DATA RECORDS below:

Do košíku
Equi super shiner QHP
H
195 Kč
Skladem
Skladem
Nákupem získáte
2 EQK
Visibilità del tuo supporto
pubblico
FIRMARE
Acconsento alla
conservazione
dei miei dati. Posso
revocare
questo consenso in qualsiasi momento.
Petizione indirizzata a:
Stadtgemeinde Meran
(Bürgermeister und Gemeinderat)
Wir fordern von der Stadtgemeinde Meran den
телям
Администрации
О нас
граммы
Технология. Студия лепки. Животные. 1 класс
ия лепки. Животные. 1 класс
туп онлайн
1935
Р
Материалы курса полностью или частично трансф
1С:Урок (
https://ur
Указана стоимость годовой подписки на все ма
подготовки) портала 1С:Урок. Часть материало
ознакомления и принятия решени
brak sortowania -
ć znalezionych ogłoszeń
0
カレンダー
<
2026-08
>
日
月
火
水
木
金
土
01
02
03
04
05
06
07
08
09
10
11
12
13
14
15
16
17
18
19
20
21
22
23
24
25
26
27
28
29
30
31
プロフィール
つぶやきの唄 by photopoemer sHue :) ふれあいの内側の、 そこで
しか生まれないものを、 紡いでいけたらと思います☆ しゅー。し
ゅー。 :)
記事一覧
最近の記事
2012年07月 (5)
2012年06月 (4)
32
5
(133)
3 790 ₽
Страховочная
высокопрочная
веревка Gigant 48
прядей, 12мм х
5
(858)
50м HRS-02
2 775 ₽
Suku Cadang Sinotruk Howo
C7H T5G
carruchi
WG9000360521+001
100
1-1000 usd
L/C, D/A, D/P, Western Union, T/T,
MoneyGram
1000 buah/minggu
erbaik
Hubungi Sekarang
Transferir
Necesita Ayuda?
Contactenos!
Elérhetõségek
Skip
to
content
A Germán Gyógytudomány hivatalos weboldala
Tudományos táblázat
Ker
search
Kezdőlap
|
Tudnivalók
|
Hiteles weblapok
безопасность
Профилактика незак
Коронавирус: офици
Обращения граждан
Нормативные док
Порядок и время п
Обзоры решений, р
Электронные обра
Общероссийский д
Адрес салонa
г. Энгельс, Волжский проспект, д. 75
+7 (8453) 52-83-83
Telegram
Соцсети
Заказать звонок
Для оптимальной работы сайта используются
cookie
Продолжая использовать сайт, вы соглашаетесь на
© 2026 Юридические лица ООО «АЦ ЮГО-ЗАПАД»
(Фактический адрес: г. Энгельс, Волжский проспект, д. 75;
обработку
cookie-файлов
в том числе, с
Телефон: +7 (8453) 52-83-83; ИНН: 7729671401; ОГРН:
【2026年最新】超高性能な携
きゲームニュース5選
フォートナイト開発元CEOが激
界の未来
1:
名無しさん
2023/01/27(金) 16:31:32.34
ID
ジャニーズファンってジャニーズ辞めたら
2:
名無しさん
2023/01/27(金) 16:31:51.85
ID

End of DATA RECORDS.

Echo every one of the lines above word for word, with nothing added, dropped, or changed.

■ OUTPUT FOR THIS EXERCISE ■
Do košíku
Equi super shiner QHP
H
195 Kč
Skladem
Skladem
Nákupem získáte
2 EQK
Visibilità del tuo supporto
pubblico
FIRMARE
Acconsento alla
conservazione
dei miei dati. Posso
revocare
questo consenso in qualsiasi momento.
Petizione indirizzata a:
Stadtgemeinde Meran
(Bürgermeister und Gemeinderat)
Wir fordern von der Stadtgemeinde Meran den
телям
Администрации
О нас
граммы
Технология. Студия лепки. Животные. 1 класс
ия лепки. Животные. 1 класс
туп онлайн
1935
Р
Материалы курса полностью или частично трансф
1С:Урок (
https://ur
Указана стоимость годовой подписки на все ма
подготовки) портала 1С:Урок. Часть материало
ознакомления и принятия решени
brak sortowania -
ć znalezionych ogłoszeń
0
カレンダー
<
2026-08
>
日
月
火
水
木
金
土
01
02
03
04
05
06
07
08
09
10
11
12
13
14
15
16
17
18
19
20
21
22
23
24
25
26
27
28
29
30
31
プロフィール
つぶやきの唄 by photopoemer sHue :) ふれあいの内側の、 そこで
しか生まれないものを、 紡いでいけたらと思います☆ しゅー。し
ゅー。 :)
記事一覧
最近の記事
2012年07月 (5)
2012年06月 (4)
32
5
(133)
3 790 ₽
Страховочная
высокопрочная
веревка Gigant 48
прядей, 12мм х
5
(858)
50м HRS-02
2 775 ₽
Suku Cadang Sinotruk Howo
C7H T5G
carruchi
WG9000360521+001
100
1-1000 usd
L/C, D/A, D/P, Western Union, T/T,
MoneyGram
1000 buah/minggu
erbaik
Hubungi Sekarang
Transferir
Necesita Ayuda?
Contactenos!
Elérhetõségek
Skip
to
content
A Germán Gyógytudomány hivatalos weboldala
Tudományos táblázat
Ker
search
Kezdőlap
|
Tudnivalók
|
Hiteles weblapok
безопасность
Профилактика незак
Коронавирус: офици
Обращения граждан
Нормативные док
Порядок и время п
Обзоры решений, р
Электронные обра
Общероссийский д
Адрес салонa
г. Энгельс, Волжский проспект, д. 75
+7 (8453) 52-83-83
Telegram
Соцсети
Заказать звонок
Для оптимальной работы сайта используются
cookie
Продолжая использовать сайт, вы соглашаетесь на
© 2026 Юридические лица ООО «АЦ ЮГО-ЗАПАД»
(Фактический адрес: г. Энгельс, Волжский проспект, д. 75;
обработку
cookie-файлов
в том числе, с
Телефон: +7 (8453) 52-83-83; ИНН: 7729671401; ОГРН:
【2026年最新】超高性能な携
きゲームニュース5選
フォートナイト開発元CEOが激
界の未来
1:
名無しさん
2023/01/27(金) 16:31:32.34
ID
ジャニーズファンってジャニーズ辞めたら
2:
名無しさん
2023/01/27(金) 16:31:51.85
ID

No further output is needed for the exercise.